▶ **Records to use**

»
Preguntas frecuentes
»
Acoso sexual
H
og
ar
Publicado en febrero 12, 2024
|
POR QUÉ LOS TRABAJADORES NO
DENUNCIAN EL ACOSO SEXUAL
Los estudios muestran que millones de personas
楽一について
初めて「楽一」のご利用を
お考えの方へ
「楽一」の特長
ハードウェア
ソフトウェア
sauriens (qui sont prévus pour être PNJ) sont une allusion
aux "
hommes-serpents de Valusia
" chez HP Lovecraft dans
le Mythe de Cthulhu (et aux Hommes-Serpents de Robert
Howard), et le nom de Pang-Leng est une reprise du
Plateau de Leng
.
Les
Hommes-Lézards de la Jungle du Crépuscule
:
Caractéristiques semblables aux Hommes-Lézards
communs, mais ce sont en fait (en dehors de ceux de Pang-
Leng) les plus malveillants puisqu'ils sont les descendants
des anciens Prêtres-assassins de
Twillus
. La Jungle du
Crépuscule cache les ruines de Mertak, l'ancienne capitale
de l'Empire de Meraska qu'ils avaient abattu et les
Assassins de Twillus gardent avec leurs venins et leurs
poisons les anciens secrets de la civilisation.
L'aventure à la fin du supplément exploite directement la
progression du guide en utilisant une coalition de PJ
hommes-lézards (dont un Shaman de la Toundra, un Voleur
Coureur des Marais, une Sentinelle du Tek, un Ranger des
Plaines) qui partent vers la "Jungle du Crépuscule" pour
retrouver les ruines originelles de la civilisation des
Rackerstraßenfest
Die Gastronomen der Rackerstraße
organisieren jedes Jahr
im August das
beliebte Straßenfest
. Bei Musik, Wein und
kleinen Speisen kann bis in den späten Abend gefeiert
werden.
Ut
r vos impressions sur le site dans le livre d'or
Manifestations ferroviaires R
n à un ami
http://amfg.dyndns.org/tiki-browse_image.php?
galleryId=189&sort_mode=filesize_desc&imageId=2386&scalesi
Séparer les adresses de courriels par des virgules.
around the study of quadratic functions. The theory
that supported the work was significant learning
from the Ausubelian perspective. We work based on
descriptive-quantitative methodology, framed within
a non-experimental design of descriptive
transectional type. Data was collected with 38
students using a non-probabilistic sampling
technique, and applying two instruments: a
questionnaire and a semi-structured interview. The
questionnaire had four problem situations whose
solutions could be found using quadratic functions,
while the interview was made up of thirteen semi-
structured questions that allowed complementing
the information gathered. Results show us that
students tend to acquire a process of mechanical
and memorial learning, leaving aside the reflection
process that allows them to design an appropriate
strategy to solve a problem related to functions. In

▶ **Exercise instructions**
For every line above that includes the word "pour", return the line.

▶ **Response to this task**
sauriens (qui sont prévus pour être PNJ) sont une allusion
Plaines) qui partent vers la "Jungle du Crépuscule" pour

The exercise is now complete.